* **Required work**: The exercise calls for every entry that follows to be repeated exactly.
───── Source material ─────
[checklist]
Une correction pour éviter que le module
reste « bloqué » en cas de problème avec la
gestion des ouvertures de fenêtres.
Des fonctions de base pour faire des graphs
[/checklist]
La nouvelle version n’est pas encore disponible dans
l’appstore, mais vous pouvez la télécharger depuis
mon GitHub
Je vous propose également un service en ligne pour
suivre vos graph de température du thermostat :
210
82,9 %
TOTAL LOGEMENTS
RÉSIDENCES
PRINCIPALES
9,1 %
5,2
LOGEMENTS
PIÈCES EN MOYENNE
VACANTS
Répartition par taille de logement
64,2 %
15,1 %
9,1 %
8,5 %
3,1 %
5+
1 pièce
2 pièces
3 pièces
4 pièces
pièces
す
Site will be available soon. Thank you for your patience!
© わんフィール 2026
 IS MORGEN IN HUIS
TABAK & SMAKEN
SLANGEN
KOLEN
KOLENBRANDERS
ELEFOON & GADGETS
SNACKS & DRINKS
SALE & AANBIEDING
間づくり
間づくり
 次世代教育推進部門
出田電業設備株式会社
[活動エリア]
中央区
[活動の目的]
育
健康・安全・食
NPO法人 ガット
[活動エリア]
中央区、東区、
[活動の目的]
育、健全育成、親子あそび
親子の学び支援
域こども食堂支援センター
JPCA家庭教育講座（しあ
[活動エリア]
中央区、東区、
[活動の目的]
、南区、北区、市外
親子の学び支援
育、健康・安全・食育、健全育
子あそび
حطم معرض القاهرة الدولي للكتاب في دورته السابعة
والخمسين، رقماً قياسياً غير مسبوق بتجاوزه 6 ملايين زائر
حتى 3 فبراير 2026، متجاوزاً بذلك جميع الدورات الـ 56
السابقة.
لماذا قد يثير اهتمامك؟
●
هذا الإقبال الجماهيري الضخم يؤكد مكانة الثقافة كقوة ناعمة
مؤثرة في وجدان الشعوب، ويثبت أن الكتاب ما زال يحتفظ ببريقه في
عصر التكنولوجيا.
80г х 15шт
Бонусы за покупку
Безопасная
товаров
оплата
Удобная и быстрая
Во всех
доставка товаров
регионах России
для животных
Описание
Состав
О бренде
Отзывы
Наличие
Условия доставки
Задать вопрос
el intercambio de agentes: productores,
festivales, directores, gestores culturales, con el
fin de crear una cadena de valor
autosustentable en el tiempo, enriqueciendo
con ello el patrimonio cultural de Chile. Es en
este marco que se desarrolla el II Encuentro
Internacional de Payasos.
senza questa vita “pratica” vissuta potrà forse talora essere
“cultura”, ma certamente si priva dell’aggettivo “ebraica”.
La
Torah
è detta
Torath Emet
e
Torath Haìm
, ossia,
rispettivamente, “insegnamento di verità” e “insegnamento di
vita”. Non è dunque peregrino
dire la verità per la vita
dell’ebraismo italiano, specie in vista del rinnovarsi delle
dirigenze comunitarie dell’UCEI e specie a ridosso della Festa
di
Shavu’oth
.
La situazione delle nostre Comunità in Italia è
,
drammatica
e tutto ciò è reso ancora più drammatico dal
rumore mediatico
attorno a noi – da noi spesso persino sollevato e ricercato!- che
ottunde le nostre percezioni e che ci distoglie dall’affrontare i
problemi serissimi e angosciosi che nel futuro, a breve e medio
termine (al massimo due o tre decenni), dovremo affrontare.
─────
* **Problem solution**:
[checklist]
Une correction pour éviter que le module
reste « bloqué » en cas de problème avec la
gestion des ouvertures de fenêtres.
Des fonctions de base pour faire des graphs
[/checklist]
La nouvelle version n’est pas encore disponible dans
l’appstore, mais vous pouvez la télécharger depuis
mon GitHub
Je vous propose également un service en ligne pour
suivre vos graph de température du thermostat :
210
82,9 %
TOTAL LOGEMENTS
RÉSIDENCES
PRINCIPALES
9,1 %
5,2
LOGEMENTS
PIÈCES EN MOYENNE
VACANTS
Répartition par taille de logement
64,2 %
15,1 %
9,1 %
8,5 %
3,1 %
5+
1 pièce
2 pièces
3 pièces
4 pièces
pièces
す
Site will be available soon. Thank you for your patience!
© わんフィール 2026
 IS MORGEN IN HUIS
TABAK & SMAKEN
SLANGEN
KOLEN
KOLENBRANDERS
ELEFOON & GADGETS
SNACKS & DRINKS
SALE & AANBIEDING
間づくり
間づくり
 次世代教育推進部門
出田電業設備株式会社
[活動エリア]
中央区
[活動の目的]
育
健康・安全・食
NPO法人 ガット
[活動エリア]
中央区、東区、
[活動の目的]
育、健全育成、親子あそび
親子の学び支援
域こども食堂支援センター
JPCA家庭教育講座（しあ
[活動エリア]
中央区、東区、
[活動の目的]
、南区、北区、市外
親子の学び支援
育、健康・安全・食育、健全育
子あそび
حطم معرض القاهرة الدولي للكتاب في دورته السابعة
والخمسين، رقماً قياسياً غير مسبوق بتجاوزه 6 ملايين زائر
حتى 3 فبراير 2026، متجاوزاً بذلك جميع الدورات الـ 56
السابقة.
لماذا قد يثير اهتمامك؟
●
هذا الإقبال الجماهيري الضخم يؤكد مكانة الثقافة كقوة ناعمة
مؤثرة في وجدان الشعوب، ويثبت أن الكتاب ما زال يحتفظ ببريقه في
عصر التكنولوجيا.
80г х 15шт
Бонусы за покупку
Безопасная
товаров
оплата
Удобная и быстрая
Во всех
доставка товаров
регионах России
для животных
Описание
Состав
О бренде
Отзывы
Наличие
Условия доставки
Задать вопрос
el intercambio de agentes: productores,
festivales, directores, gestores culturales, con el
fin de crear una cadena de valor
autosustentable en el tiempo, enriqueciendo
con ello el patrimonio cultural de Chile. Es en
este marco que se desarrolla el II Encuentro
Internacional de Payasos.
senza questa vita “pratica” vissuta potrà forse talora essere
“cultura”, ma certamente si priva dell’aggettivo “ebraica”.
La
Torah
è detta
Torath Emet
e
Torath Haìm
, ossia,
rispettivamente, “insegnamento di verità” e “insegnamento di
vita”. Non è dunque peregrino
dire la verità per la vita
dell’ebraismo italiano, specie in vista del rinnovarsi delle
dirigenze comunitarie dell’UCEI e specie a ridosso della Festa
di
Shavu’oth
.
La situazione delle nostre Comunità in Italia è
,
drammatica
e tutto ciò è reso ancora più drammatico dal
rumore mediatico
attorno a noi – da noi spesso persino sollevato e ricercato!- che
ottunde le nostre percezioni e che ci distoglie dall’affrontare i
problemi serissimi e angosciosi che nel futuro, a breve e medio
termine (al massimo due o tre decenni), dovremo affrontare.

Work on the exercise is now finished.